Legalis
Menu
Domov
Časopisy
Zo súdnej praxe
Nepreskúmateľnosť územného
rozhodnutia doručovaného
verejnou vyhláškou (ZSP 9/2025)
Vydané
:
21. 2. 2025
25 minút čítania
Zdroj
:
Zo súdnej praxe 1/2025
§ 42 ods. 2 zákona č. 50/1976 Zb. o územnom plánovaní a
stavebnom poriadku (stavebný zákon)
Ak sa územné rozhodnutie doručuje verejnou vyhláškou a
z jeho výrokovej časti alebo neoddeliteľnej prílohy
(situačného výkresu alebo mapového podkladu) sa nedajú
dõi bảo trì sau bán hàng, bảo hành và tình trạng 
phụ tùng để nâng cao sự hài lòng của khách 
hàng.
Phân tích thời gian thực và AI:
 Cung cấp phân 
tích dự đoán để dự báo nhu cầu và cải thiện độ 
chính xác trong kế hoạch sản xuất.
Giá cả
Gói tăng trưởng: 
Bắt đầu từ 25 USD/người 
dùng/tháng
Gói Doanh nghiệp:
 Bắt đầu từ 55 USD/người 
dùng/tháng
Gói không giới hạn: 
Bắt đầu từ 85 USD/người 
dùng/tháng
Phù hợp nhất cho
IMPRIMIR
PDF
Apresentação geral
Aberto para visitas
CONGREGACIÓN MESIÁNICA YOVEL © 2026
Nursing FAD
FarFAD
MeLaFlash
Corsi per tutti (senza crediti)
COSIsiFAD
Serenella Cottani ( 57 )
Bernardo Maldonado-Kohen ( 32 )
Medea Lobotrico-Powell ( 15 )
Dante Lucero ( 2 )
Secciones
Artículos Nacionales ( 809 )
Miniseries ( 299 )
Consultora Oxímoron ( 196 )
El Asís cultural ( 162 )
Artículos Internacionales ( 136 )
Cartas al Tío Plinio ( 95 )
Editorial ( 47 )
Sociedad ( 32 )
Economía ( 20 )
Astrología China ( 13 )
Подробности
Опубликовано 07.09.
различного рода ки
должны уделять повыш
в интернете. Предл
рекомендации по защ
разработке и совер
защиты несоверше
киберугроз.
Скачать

- WHAT YOU SHOULD DO: Can you write out all of the lines above, word for word and in the same order?

- RESPONSE TO THE TASK:
Legalis
Menu
Domov
Časopisy
Zo súdnej praxe
Nepreskúmateľnosť územného
rozhodnutia doručovaného
verejnou vyhláškou (ZSP 9/2025)
Vydané
:
21. 2. 2025
25 minút čítania
Zdroj
:
Zo súdnej praxe 1/2025
§ 42 ods. 2 zákona č. 50/1976 Zb. o územnom plánovaní a
stavebnom poriadku (stavebný zákon)
Ak sa územné rozhodnutie doručuje verejnou vyhláškou a
z jeho výrokovej časti alebo neoddeliteľnej prílohy
(situačného výkresu alebo mapového podkladu) sa nedajú
dõi bảo trì sau bán hàng, bảo hành và tình trạng 
phụ tùng để nâng cao sự hài lòng của khách 
hàng.
Phân tích thời gian thực và AI:
 Cung cấp phân 
tích dự đoán để dự báo nhu cầu và cải thiện độ 
chính xác trong kế hoạch sản xuất.
Giá cả
Gói tăng trưởng: 
Bắt đầu từ 25 USD/người 
dùng/tháng
Gói Doanh nghiệp:
 Bắt đầu từ 55 USD/người 
dùng/tháng
Gói không giới hạn: 
Bắt đầu từ 85 USD/người 
dùng/tháng
Phù hợp nhất cho
IMPRIMIR
PDF
Apresentação geral
Aberto para visitas
CONGREGACIÓN MESIÁNICA YOVEL © 2026
Nursing FAD
FarFAD
MeLaFlash
Corsi per tutti (senza crediti)
COSIsiFAD
Serenella Cottani ( 57 )
Bernardo Maldonado-Kohen ( 32 )
Medea Lobotrico-Powell ( 15 )
Dante Lucero ( 2 )
Secciones
Artículos Nacionales ( 809 )
Miniseries ( 299 )
Consultora Oxímoron ( 196 )
El Asís cultural ( 162 )
Artículos Internacionales ( 136 )
Cartas al Tío Plinio ( 95 )
Editorial ( 47 )
Sociedad ( 32 )
Economía ( 20 )
Astrología China ( 13 )
Подробности
Опубликовано 07.09.
различного рода ки
должны уделять повыш
в интернете. Предл
рекомендации по защ
разработке и совер
защиты несоверше
киберугроз.
Скачать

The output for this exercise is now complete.